Now, Pennsylvania, like most states, has a “winner take all” system, in which the winner of the statewide popular vote gets all the electoral votes; in 2008, Barack Obama won 55 percent of the state’s popular vote and 100 percent of its 21 electoral votes.
The proposed change would award the electoral votes based on the winner of each Congressional district. Redistricting, which is controlled by Republicans, will leave Pennsylvania with 18 districts next year, 12 Republican seats and 6 Democratic seats. The state will have 20 electoral votes, one for each of the 18 House districts plus two others for its senators.
Under the proposal, the candidate who wins the statewide popular vote would win the two others. If the change were in place next year, Mr. Obama, as the Democratic nominee, could win the popular vote and carry the six Democratic districts but end up with just 8 electoral votes, while the Republican nominee would take 12.

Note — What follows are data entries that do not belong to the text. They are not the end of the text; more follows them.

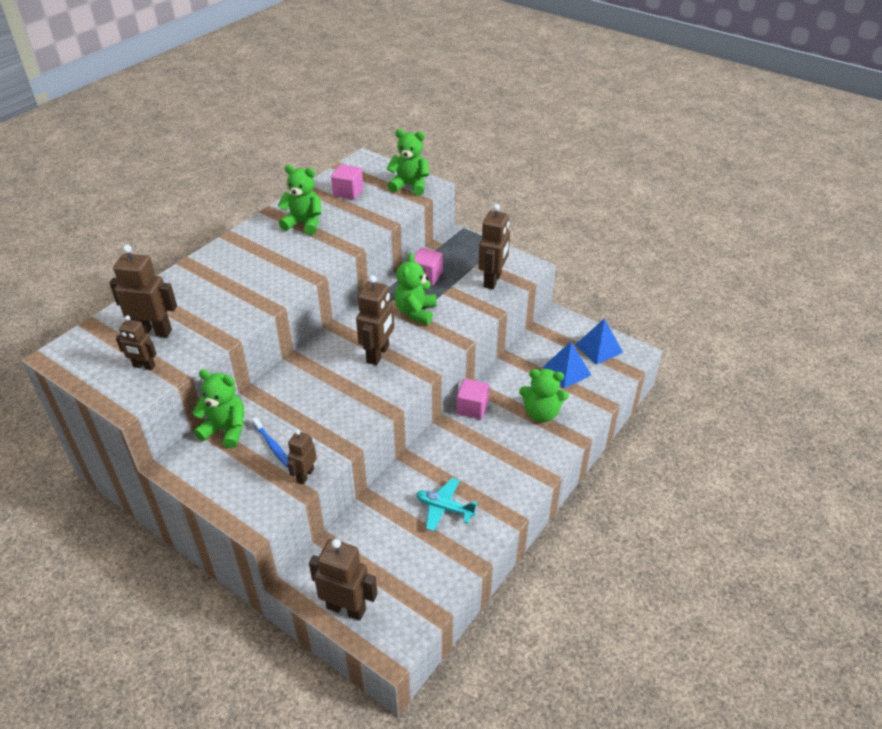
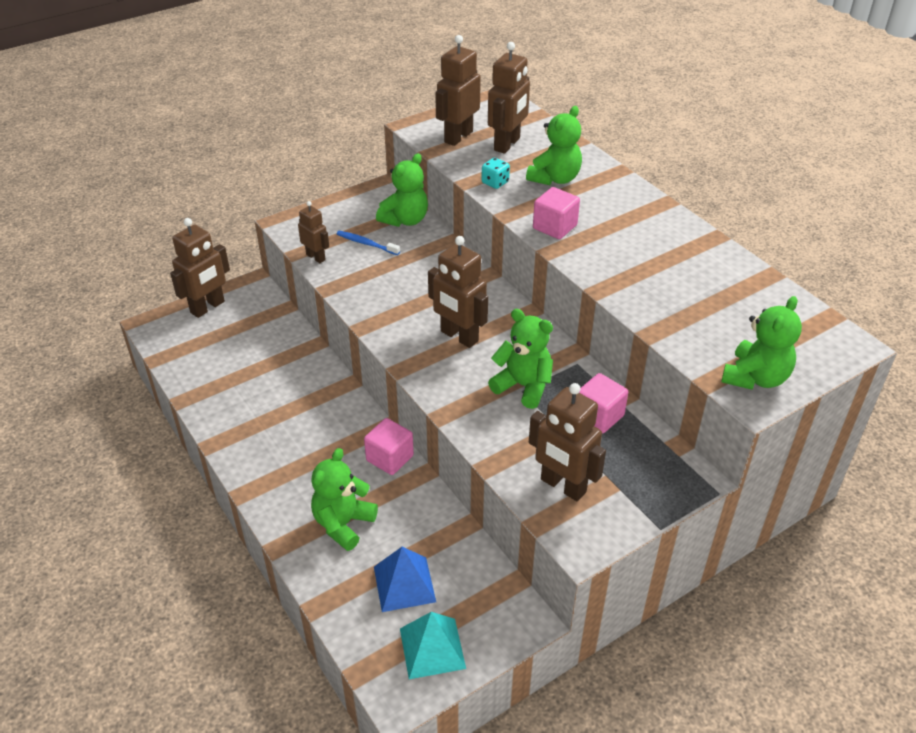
camera: 110 degrees right, 0 degrees up
(144, 366) = (458, 137): brown robot -> brown robot, size x1.67
(224, 325) = (495, 182): none -> turquoise dice
(272, 445) = (366, 244): blue toothbrush -> blue toothbrush turned 45 degrees clockwise
(304, 223) = (675, 260): green teddy bear -> green teddy bear (555, 178)
(348, 192) = (748, 311): pink cube -> pink cube (555, 227)
(444, 508) = (264, 394): turquoise plane -> none
(598, 348) = (432, 648): blue pyramid -> turquoise pyramid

Only two states, Nebraska and Maine, award their electoral votes by Congressional district. Both are small, so they are not good indicators for what this method might portend in a big state like Pennsylvania.
But a switch in Pennsylvania could have long-term national consequences. It could prompt similar moves in other big states like Wisconsin, Michigan and Ohio, where Republicans recently took control. It could even bolster the stalled movement to dump the Electoral College and elect the president by popular vote, although that day seems a long way off.
The plan is being pushed in Harrisburg, the capital, by the Senate majority leader, Dominic Pileggi. He said Friday in an interview that the change would make the system more fair because voters in each Congressional district would be awarding their own electoral vote.
“The goal is to have the votes in the Electoral College more closely reflect the popular vote,” he said. “This is one way to do that.”
But Democrats say this would do the opposite and is aimed at reducing the influence of big Democratic districts like Philadelphia in presidential elections.
“The motivation for this is somewhere between despicable and reprehensible,” said former Gov. Edward G. Rendell, a Democrat. “In a close election, that could be devastating.”
Democrats also worry that splitting the electoral votes would diminish the state’s historic role as a presidential battleground because only a few electoral votes would be up for grabs. And candidates would skip most of the districts where the outcome was a foregone conclusion.
Even some Republicans are worried that the proposal is a gamble and could backfire.
Many, including the state party chairman, Robert Gleason, are increasingly confident that a Republican can win the state outright in 2012. But under the proposal, the party’s nominee might win only 14 at best (12 from the Republican districts plus the two others). Moreover, the change could put some Republican members of Congress at risk.
G. Terry Madonna, a political scientist at Franklin & Marshall College in Lancaster, Pa., said that Democrats would probably not bother spending time and money trying to increase turnout in Democratic strongholds like Philadelphia. Instead, he said, they would focus on trying to unseat the moderate Republicans who represent the swing suburban districts.
“I don’t think the Republican leaders have thought about the political consequences of this,” Dr. Madonna said, even though they are trying to strengthen the Republican districts as they redraw the Congressional boundaries. “They should be careful what they wish for.”
Representative Jim Gerlach, a Republican from Chester County in suburban Philadelphia, said he and his colleagues were still evaluating the bill. They want to try to meet its “goals,” he said, but without “unduly risking the future of our hard-fought and hard-won Congressional districts.”
At a state Republican meeting on Friday in Harrisburg, Reince Priebus, chairman of the Republican National Committee and the keynote speaker, told reporters that the decision was up to the state. Still, he said, “I have our sights set on winning 20 electoral votes in Pennsylvania.”
That would probably not happen under the proposed change because Mr. Obama would almost certainly carry at least Philadelphia.
Mr. Pileggi, the bill’s sponsor, said he had heard the growing complaints and was open to alternative suggestions.
Change, he said, “always brings questions and concerns and raises apprehension, and that’s a natural process,” he said. But he did not expect these concerns to stop his bill.
“If anything,” Mr. Pileggi said, “my original expectation for a timeline has accelerated.”